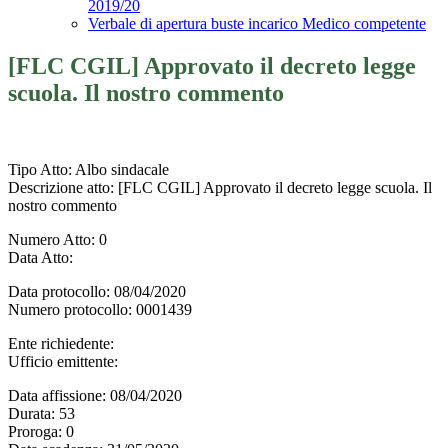
2019/20
Verbale di apertura buste incarico Medico competente
[FLC CGIL] Approvato il decreto legge
scuola. Il nostro commento
Tipo Atto
: Albo sindacale
Descrizione atto
: [FLC CGIL] Approvato il decreto legge scuola. Il
nostro commento
Numero Atto
: 0
Data Atto
:
Data protocollo
: 08/04/2020
Numero protocollo
: 0001439
Ente richiedente
:
Ufficio emittente
:
Data affissione
: 08/04/2020
Durata
: 53
Proroga
: 0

★ ★ ★

Assigned task: Write out the text of the entry above word for word, and leave the picture out of your answer.

Written solution:
2019/20
Verbale di apertura buste incarico Medico competente
[FLC CGIL] Approvato il decreto legge
scuola. Il nostro commento
Tipo Atto
: Albo sindacale
Descrizione atto
: [FLC CGIL] Approvato il decreto legge scuola. Il
nostro commento
Numero Atto
: 0
Data Atto
:
Data protocollo
: 08/04/2020
Numero protocollo
: 0001439
Ente richiedente
:
Ufficio emittente
:
Data affissione
: 08/04/2020
Durata
: 53
Proroga
: 0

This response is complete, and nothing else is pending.